* [What you need to do]:
Lines from the one containing "Giochi Matematici 2024" through the final line of the entries below: reproduce them exactly, all of them and only them.

The data Start Marker

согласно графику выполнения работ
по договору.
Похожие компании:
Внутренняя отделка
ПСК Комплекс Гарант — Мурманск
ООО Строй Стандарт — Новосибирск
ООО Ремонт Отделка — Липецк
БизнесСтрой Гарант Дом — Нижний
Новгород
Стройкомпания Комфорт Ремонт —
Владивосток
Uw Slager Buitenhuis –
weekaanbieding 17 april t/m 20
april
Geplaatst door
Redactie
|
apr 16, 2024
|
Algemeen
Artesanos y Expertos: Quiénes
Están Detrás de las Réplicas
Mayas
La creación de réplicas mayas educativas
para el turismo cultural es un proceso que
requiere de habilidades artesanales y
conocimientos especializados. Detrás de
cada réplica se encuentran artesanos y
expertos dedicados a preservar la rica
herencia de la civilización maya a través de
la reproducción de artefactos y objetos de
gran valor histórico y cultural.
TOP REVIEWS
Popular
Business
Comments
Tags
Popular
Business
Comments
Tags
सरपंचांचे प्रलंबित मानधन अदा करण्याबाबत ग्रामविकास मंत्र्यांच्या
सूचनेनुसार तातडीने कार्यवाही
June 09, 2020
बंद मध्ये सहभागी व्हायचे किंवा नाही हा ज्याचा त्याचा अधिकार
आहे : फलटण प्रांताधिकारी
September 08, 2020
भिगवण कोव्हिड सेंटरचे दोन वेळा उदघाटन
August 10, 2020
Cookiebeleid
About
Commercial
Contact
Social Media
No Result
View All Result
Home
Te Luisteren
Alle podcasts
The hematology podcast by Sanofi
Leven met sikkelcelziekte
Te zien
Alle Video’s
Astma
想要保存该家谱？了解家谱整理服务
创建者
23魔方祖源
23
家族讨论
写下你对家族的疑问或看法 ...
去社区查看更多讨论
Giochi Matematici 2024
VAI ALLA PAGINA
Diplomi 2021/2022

The data End Marker

* [Answer below]:
Giochi Matematici 2024
VAI ALLA PAGINA
Diplomi 2021/2022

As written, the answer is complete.